Codex centres around the twenty-something, highly paid investment banker, Edward Wozny. Wozny is a disillusioned, slightly listless New Yorker (sound familiar?) who’s got two weeks off between his high-flying job in New York and his high-flying job in London. He’s spent his entire life working, and now that he actually has free time, he is not entirely sure what to do with it: “What did people do when they weren’t working? Play? What were the rules? What did you get if you won?”
Before he can really make a decision either way, he’s given a rather unusual assignment. The enigmatic Duchess of Bowmry, a client of Edward’s firm, has asked him to organise the private library that she and her husband have inherited. They are looking for something — a medieval manuscript: the codex, written by Gervase Langford, a contemporary of Chaucer. Enter Margaret, a bookish and slightly hostile academic who embarks to help Edward on his search for the codex.
Meanwhile, a gamer friend of Edward’s — the inexplicably named Zeph — gives him a disc with a game on it and this is where elements of the fantastical start to infiltrate the novel. Grossman deftly blurs the line between the world of the game and reality, a trope he’s evidently fond of as we see it developed in the Magicians trilogy with the land of Fillory. There’s also a group of gamers that all get together to do battle in the videogame, not unlike the gang of internet masterminds that Julia infiltrates in The Magician King.
Though classed as a thriller, in Codex, we can clearly see germs of ideas that Grossman will later develop in his fantasy trilogy: the blurry lines between fantasy and reality, the young and disillusioned New Yorker protagonist.

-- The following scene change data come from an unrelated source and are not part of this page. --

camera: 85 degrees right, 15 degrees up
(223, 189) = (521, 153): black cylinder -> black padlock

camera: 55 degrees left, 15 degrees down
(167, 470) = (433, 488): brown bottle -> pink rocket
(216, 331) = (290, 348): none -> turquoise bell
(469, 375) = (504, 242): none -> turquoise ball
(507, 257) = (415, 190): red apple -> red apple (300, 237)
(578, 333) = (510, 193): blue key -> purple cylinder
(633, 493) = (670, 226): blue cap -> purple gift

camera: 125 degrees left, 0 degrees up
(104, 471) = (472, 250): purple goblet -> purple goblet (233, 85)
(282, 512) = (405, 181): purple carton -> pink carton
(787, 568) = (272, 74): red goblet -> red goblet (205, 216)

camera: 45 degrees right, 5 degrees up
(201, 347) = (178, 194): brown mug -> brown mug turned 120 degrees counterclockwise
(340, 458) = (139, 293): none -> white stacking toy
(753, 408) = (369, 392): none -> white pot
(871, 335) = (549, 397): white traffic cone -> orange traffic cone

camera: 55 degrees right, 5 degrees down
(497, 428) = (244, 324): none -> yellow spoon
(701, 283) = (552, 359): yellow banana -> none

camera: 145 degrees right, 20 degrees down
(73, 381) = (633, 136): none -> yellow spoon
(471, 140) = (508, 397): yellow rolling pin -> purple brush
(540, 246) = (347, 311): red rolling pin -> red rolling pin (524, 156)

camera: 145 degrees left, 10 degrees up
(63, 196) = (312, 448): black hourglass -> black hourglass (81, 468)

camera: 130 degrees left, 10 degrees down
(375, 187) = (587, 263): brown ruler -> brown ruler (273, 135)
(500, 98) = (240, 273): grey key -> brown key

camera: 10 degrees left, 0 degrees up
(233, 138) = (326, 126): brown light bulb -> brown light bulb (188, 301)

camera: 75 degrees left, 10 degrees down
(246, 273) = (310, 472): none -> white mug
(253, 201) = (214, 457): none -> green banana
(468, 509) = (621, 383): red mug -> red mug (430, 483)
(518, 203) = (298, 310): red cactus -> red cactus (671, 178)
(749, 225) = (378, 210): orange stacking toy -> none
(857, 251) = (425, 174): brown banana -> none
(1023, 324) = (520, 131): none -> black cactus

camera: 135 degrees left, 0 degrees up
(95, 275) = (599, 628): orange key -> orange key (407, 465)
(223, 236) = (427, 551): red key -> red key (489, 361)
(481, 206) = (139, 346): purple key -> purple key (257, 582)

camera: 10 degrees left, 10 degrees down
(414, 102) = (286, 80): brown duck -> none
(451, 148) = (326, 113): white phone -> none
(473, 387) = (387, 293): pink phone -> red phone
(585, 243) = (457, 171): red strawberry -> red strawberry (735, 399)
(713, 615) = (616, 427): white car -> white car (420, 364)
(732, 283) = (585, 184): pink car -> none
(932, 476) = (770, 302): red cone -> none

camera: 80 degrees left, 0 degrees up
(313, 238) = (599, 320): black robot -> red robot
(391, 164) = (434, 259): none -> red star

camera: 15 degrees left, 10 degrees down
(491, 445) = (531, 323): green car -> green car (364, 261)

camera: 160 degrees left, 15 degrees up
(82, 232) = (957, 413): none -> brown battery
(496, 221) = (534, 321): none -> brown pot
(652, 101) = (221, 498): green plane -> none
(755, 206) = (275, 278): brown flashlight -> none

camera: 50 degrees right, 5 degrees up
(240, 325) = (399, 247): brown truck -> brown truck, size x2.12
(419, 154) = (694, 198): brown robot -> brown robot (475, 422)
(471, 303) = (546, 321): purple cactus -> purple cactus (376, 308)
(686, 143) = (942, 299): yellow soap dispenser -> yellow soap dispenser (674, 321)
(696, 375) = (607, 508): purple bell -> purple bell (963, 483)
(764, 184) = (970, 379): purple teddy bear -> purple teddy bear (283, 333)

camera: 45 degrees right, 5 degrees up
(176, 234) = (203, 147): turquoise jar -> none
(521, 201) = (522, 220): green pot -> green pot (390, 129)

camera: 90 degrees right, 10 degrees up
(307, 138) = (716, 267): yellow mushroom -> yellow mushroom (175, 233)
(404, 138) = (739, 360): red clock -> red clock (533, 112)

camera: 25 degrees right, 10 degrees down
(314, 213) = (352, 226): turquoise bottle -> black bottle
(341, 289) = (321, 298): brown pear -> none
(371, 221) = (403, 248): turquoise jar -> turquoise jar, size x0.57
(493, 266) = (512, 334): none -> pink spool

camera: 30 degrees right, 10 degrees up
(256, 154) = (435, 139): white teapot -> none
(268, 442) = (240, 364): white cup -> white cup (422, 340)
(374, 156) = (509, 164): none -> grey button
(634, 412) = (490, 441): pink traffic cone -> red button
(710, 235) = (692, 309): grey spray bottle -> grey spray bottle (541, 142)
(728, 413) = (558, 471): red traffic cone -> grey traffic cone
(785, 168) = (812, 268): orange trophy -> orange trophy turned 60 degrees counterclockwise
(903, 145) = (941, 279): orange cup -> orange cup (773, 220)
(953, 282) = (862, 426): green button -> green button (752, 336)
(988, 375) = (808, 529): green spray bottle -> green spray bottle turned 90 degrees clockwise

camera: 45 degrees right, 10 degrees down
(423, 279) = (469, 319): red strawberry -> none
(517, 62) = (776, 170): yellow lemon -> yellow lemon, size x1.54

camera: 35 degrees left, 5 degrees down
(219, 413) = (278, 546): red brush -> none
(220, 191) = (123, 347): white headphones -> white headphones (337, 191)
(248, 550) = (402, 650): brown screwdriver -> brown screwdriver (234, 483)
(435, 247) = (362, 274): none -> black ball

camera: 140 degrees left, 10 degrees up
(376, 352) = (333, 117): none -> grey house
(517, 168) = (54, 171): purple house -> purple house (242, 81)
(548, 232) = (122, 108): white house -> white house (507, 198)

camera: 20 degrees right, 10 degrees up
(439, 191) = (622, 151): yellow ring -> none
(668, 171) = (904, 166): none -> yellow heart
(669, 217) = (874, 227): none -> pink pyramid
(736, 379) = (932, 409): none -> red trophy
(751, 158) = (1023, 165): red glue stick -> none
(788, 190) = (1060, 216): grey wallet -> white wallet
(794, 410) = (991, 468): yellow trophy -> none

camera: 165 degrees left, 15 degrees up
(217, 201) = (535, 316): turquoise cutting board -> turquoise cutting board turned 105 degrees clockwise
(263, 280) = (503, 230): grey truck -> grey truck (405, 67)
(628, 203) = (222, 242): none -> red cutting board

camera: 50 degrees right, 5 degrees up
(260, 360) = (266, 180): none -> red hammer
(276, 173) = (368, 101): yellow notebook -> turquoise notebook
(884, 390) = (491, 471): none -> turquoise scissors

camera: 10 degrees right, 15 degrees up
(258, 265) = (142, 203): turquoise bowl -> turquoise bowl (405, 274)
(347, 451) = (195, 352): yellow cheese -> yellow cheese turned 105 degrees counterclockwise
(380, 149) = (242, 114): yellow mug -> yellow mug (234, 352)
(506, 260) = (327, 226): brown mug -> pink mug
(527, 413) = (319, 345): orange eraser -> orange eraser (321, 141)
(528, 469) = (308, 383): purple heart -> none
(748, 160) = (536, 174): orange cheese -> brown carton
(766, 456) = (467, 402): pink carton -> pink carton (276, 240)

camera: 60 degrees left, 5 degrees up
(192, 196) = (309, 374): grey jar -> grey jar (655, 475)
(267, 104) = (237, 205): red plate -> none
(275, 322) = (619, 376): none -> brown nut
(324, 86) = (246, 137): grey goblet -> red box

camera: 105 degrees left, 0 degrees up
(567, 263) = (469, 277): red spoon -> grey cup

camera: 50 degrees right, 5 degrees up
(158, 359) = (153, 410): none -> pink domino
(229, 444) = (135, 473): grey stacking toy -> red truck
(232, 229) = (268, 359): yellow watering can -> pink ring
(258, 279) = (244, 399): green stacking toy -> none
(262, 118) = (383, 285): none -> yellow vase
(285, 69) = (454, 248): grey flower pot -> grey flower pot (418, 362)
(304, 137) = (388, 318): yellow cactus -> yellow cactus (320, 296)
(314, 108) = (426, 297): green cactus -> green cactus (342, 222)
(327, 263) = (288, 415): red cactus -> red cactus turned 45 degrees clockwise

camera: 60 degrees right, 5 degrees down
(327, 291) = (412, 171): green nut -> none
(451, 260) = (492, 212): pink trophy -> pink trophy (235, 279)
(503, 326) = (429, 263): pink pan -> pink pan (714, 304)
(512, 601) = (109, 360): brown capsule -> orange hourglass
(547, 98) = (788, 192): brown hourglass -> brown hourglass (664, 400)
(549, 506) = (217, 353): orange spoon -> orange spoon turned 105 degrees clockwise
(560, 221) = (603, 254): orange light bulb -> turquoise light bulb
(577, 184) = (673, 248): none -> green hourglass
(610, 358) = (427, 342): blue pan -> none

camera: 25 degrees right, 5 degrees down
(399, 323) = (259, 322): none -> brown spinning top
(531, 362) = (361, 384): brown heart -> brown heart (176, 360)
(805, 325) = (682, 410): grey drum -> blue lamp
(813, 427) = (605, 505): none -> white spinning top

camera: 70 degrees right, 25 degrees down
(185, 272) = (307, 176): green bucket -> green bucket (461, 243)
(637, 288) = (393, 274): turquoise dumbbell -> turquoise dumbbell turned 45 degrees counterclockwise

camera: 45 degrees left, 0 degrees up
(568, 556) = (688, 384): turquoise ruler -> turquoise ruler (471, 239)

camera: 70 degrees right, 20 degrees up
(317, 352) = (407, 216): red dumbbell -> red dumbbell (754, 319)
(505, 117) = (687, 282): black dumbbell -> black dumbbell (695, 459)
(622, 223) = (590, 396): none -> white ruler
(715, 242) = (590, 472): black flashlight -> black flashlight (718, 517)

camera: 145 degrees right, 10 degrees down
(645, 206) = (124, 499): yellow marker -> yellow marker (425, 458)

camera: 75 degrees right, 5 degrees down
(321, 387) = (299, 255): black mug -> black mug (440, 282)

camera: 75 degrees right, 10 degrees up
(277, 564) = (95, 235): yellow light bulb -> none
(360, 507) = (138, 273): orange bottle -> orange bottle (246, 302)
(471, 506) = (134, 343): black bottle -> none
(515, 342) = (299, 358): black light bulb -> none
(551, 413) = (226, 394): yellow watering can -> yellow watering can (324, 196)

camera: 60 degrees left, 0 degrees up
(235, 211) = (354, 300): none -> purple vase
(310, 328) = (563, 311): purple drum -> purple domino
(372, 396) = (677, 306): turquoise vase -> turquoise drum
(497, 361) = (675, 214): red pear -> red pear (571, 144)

In Margaret are glimmers of Julia: a skinny, ice-queen with way too much sass and way too little warmth. (I wonder if Grossman has some deep-seated aversion to this kind of female? It would be interesting to know if there was some kind of run-in with an early girlfriend that scarred him for life).
The book has received scathing reviews on Amazon and Goodreads, but I’m an avid Grossman fan and Codex did little to dampen my enthusiasm for his work. It’s wonderfully written with all the wit and sharp dialogue of his later work. There is perhaps less of a distinct voice than in The Magicians, and less of that authorial self-assurance that made Grossman’s trilogy such a pleasurable read, but it’s still a compulsive yarn and well worth a dabble.